Your CMS has TWO customers

WordPress, which I am using to write this, allows me to efficiently publish my ramblings for you to read.

The same is true for Drupal, SilverStripe and  <insert name of platform you use>. Saas platforms do likewise for services – they allow the service to be provisioned and used by the consumer.

So, every platform has to meet the needs of two customers, the internal user and the consumer, and allow them to connect in a way that allows the business to fulfil its mission.

The Internal User

The platform must allow staff (writer, administrator, whatever) to reach a state of flow in their work. The tool should provide what only what the provider needs, at the time it is needed. Staff should ideally not be aware of the tool as they use it. It should not get in their way.
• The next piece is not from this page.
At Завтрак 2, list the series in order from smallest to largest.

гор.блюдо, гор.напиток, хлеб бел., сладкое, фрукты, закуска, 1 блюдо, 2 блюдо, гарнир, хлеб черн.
Toolbars? Don’t give people 75 options, or five ways to do the same thing. Give only the relevant options as they are needed, and make one way to do one thing. It is less confusing, and training is simplified. Design hotkeys into the system. Mousing is bad for flow.


The Consumers

What is the job to be done by your product or service? The consumer experience must be designed with this in mind.

The Platform

Is the conduit between staff and consumers. Design principles apply on both sides to ensure a connection. Too often the focus is on getting the consumer-side right – beautiful design and great user experience – but the poor staff are left to struggle with tools that don’t work well, and don’t allow them to meet the consumers’ needs.

The challenge is to provide something that is great for both while also facilitating innovation and continual improvement. Nothing stands still, but too frequently systems are left to languish, and staff struggle with tools that no longer align with what they need to deliver to consumers.

Too often resources are so focussed on the consumer that staff can barely do the work required of them with workarounds.

The solution is careful selection of your platform. Off-the-shelf is rarely so. Customisation is rife. Bespoke systems are often captured by vendors. Be informed, collect data, talk to people, measure, evaluate. Then act. And be ready to evolve and change what you do as your customers and the supporting business processes change.

2 thoughts on “Your CMS has TWO customers

  1. This made me think about the weirdness of the current WordPress.com user interface. There’s a dumbed-down, somewhat restrictive ‘new’ style way of doing things alongside the old WP Admin that offers far more flexibility and depth.

    It reminds me of Microsoft’s first take on Windows 8 where you switched between two different interfaces.

    The new approach is closer to the ideal you mention, but it misses many of the features that makes WordPress so powerful. Frankly, if WP dropped WP Admin, I’d have to move to a different blogging service.

    Liked by 2 people

    1. I know WP has been pushing to simplify things, and as a power user I found some of the ‘lost’ things annoying too. I think the key is layer the functionality in such as way so as the common stuff is fast and simple for everyone, but the more complex stuff is only a click or hotkey away, and access to this deeper layer still allows flow. Having written UIs that get used by basic users, intermediate users, and advanced (admins), along with the public-facing side, it is not easy to execute. The power users want it all, the basic users want none of it.